#### Directions:
Lines that contain "mazes" are to be copied from the material, every one of them.

BEGIN Records to use

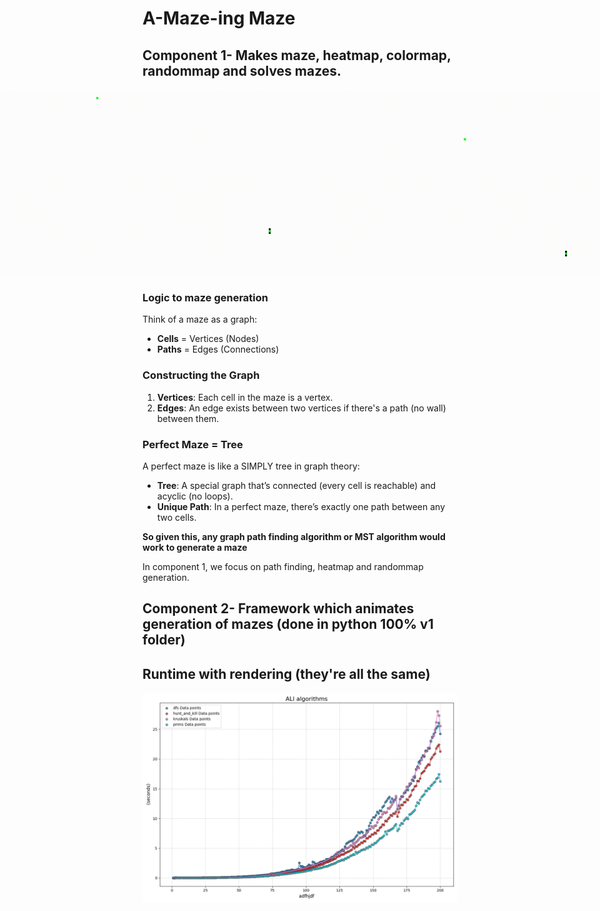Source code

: # A-Maze-ing Maze

## Component 1- Makes maze, heatmap, colormap, randommap and solves mazes.

<div style="display: flex; justify-content: center;">
    <img src="cppdemos/10001x10001/lowres/lowresheatmap.gif" width="300">
    <img src="cppdemos/10001x10001/lowres/lowresrandom.png" width="300">
    <img src="cppdemos/10001x10001/lowres/lowresdumb.png" width="300">
    <img src="cppdemos/10001x10001/lowres/lowressolved.png" width="300">
    <img src="demos_small/dfs.gif" width="300">
    <img src="demos_small/hunt_and_kill.gif" width="300">
    <img src="demos_small/prims.gif" width="300">
    <img src="demos_small/kruskals.gif" width="300">
    <img src="demos/sped_maze_dfs.gif" width="300">
    <img src="demos/sped_maze_hunt_and_kill.gif" width="300">
    <img src="demos/sped_maze_prims.gif" width="300">
    <img src="demos/sped_maze_kruskals.gif" width="300">
</div>


### Logic to maze generation

Think of a maze as a graph:
- **Cells** = Vertices (Nodes)
- **Paths** = Edges (Connections)

### Constructing the Graph

1. **Vertices**: Each cell in the maze is a vertex.
2. **Edges**: An edge exists between two vertices if there's a path (no wall) between them.

### Perfect Maze = Tree

A perfect maze is like a SIMPLY tree in graph theory:
- **Tree**: A special graph that’s connected (every cell is reachable) and acyclic (no loops).
- **Unique Path**: In a perfect maze, there’s exactly one path between any two cells.

**So given this, any graph path finding algorithm or MST algorithm would work to generate a maze**

In component 1, we focus on path finding, heatmap and randommap generation.





## Component 2- Framework which animates generation of mazes (done in python 100% v1 folder) 

## Runtime with rendering (they're all the same)
<div style="display: flex; justify-content: center;">
    <img src="renders/render_times_all_algorithms.png" width="800">
</div>
   
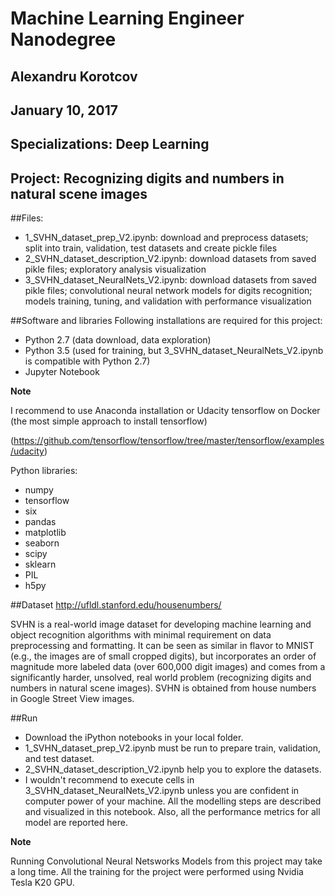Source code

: # Machine Learning Engineer Nanodegree
## Alexandru Korotcov
## January 10, 2017
## Specializations: Deep Learning
## Project: Recognizing digits and numbers in natural scene images

##Files:
-   1_SVHN_dataset_prep_V2.ipynb: download and preprocess datasets; split into train, validation, test datasets and create pickle files
-   2_SVHN_dataset_description_V2.ipynb: download datasets from saved pikle files; exploratory analysis visualization
-   3_SVHN_dataset_NeuralNets_V2.ipynb: download datasets from saved pikle files; convolutional neural network models for digits recognition; models training, tuning, and validation with performance visualization

##Software and libraries
Following installations are required for this project:
-   Python 2.7 (data download, data exploration)
-   Python 3.5 (used for training, but 3_SVHN_dataset_NeuralNets_V2.ipynb is compatible with Python 2.7)
-   Jupyter Notebook

**Note**

I recommend to use Anaconda installation or Udacity tensorflow on Docker (the most simple approach to install tensorflow)

(https://github.com/tensorflow/tensorflow/tree/master/tensorflow/examples/udacity)

Python libraries:
-   numpy
-   tensorflow
-   six
-   pandas
-   matplotlib
-   seaborn
-   scipy
-   sklearn
-   PIL
-   h5py

##Dataset
http://ufldl.stanford.edu/housenumbers/

SVHN is a real-world image dataset for developing machine learning and object recognition algorithms with minimal requirement on data preprocessing and formatting. It can be seen as similar in flavor to MNIST (e.g., the images are of small cropped digits), but incorporates an order of magnitude more labeled data (over 600,000 digit images) and comes from a significantly harder, unsolved, real world problem (recognizing digits and numbers in natural scene images). SVHN is obtained from house numbers in Google Street View images.

##Run
-   Download the iPython notebooks in your local folder.
-   1_SVHN_dataset_prep_V2.ipynb must be run to prepare train, validation, and test dataset.
-   2_SVHN_dataset_description_V2.ipynb help you to explore the datasets. 
-   I wouldn't recommend to execute cells in 3_SVHN_dataset_NeuralNets_V2.ipynb unless you are confident in computer power of your machine. All the modelling steps are described and visualized in this notebook. Also, all the performance metrics for all model are reported here.

**Note**

Running Convolutional Neural Netsworks Models from this project may take a long time. All the training for the project were performed using Nvidia Tesla K20 GPU.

END Records to use

#### Solution:
## Component 1- Makes maze, heatmap, colormap, randommap and solves mazes.
## Component 2- Framework which animates generation of mazes (done in python 100% v1 folder) 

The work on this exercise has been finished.